East Asia Draws Global Investors but Japan Loses Out
Global funds are flowing into traditional exporters Korea, China and Taiwan, but Japan is still groaning under a recession and capital flight abroad.
Some US$1.1 billion of foreign investment came to Korea this year, $450 million in the first half and $660 million in the second. Foreigners bought W32 trillion (US$1=W1,184) of stocks in Korea. Kim Se-jung, a researcher at Shinyoung Securities, said "Korea successfully coped with the global economic crisis because there are many globally competitive companies that are favored by foreign investors such as Samsung Electronics, POSCO and Hyundai Motor."
These attracted investment because they managed to increase their market dominance even during the crisis. The fact that the Korean stock market was promoted to "developed market" status by the Financial Times Stock Exchange index also fostered more foreign investment.
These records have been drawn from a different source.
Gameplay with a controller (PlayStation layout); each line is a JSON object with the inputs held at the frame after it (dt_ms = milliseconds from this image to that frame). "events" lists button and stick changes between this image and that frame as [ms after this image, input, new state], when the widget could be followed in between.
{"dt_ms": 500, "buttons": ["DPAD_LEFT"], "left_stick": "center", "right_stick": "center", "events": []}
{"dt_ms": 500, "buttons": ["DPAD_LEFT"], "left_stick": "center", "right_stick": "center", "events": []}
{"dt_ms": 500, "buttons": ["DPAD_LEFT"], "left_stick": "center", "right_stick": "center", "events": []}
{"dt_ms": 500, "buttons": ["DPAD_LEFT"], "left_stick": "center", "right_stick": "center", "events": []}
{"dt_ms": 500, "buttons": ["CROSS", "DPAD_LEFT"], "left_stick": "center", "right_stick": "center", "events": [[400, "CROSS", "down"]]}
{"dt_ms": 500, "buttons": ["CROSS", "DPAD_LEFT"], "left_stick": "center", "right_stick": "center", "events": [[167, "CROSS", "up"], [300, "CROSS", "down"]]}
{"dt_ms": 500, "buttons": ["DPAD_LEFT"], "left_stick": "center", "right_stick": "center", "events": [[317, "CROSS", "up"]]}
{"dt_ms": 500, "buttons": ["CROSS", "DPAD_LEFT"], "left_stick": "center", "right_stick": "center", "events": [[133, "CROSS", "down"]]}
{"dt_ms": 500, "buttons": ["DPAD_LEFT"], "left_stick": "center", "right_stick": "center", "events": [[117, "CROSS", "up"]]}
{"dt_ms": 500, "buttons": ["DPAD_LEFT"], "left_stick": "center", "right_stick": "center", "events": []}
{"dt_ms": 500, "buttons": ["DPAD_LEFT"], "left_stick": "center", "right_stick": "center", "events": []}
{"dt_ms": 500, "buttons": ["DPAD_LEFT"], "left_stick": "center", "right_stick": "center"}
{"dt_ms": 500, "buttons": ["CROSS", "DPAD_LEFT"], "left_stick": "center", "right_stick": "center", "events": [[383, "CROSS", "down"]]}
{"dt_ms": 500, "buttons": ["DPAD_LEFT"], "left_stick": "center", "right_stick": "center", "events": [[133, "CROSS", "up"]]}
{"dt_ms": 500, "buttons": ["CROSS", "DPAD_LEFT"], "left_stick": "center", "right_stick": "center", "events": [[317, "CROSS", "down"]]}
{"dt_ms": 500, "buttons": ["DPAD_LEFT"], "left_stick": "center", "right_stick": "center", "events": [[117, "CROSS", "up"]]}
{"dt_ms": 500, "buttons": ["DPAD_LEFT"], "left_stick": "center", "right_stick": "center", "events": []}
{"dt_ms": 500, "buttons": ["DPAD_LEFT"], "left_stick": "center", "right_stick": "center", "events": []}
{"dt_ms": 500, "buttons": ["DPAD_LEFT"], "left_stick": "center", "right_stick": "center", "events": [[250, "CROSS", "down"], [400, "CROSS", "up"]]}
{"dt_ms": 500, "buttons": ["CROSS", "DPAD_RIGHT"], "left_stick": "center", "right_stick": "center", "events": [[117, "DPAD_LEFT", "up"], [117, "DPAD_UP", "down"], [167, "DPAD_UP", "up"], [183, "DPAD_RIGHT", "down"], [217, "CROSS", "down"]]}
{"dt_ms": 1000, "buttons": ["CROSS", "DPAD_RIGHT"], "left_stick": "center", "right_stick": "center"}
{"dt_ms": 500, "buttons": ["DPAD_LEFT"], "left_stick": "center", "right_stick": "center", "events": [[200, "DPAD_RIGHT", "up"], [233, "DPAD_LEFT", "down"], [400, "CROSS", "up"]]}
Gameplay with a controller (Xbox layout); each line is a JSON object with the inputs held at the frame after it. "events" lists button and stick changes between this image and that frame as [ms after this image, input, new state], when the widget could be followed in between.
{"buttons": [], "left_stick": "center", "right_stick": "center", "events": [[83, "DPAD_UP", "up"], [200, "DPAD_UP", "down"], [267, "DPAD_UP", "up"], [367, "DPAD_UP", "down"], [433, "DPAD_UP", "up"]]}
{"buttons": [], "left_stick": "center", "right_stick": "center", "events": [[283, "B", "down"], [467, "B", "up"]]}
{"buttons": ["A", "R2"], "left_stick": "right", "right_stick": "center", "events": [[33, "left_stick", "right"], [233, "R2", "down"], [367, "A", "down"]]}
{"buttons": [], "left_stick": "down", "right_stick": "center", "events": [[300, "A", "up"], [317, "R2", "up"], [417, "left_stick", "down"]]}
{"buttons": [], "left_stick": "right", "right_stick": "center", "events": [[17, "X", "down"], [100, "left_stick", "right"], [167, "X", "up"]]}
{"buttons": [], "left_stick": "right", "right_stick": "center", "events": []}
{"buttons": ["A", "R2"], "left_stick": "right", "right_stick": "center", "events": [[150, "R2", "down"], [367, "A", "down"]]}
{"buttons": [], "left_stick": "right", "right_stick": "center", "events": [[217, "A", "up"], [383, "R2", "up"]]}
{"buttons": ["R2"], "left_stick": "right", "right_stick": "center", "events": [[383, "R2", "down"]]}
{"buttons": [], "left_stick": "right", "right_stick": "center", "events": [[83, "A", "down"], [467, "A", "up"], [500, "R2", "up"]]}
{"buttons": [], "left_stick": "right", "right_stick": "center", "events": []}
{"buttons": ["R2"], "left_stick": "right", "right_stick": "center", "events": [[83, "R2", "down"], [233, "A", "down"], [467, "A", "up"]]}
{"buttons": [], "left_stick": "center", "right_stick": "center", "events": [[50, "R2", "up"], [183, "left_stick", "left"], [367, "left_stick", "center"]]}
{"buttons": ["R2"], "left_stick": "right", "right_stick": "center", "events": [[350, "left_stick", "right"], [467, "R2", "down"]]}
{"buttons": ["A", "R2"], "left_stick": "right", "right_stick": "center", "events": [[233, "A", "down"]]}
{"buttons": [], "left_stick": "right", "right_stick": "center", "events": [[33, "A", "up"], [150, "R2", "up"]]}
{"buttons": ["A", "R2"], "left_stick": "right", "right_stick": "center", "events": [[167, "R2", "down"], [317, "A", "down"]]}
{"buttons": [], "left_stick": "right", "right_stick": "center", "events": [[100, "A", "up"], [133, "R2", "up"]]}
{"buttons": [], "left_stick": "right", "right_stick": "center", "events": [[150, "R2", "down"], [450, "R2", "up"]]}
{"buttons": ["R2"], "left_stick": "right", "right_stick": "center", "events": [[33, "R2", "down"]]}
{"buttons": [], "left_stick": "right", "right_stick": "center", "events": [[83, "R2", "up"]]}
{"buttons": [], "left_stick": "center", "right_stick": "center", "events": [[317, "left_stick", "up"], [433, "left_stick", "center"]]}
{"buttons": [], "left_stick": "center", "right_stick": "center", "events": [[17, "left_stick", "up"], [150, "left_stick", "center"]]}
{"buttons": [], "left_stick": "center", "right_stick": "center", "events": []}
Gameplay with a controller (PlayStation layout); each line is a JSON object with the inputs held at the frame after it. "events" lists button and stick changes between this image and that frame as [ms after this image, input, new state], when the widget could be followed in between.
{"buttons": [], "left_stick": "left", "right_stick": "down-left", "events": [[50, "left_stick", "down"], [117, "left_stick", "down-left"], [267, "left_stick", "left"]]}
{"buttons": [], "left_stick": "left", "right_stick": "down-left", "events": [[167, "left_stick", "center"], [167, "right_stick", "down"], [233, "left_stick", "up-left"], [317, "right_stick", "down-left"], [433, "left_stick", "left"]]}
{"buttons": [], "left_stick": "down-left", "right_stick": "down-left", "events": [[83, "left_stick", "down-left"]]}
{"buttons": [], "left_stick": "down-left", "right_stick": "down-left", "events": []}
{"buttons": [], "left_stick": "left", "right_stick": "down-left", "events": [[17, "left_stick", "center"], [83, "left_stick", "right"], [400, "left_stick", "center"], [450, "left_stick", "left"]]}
Taiwan saw $1.125 billion of foreign investment in the first half, more than double Korea's, but $955 million left the country in the second half, leaving a net influx of $170 million. China attracted a massive $5.6 billion of global fund this year.
That capital is leaving Japan is due to the strong yen, which has caused Japan to lose its competitive edge in exports, said Yu Su-min, a researcher at Hyundai Securities. "Combined with falling domestic demand, that sent a lot of foreign investment fleeing the country."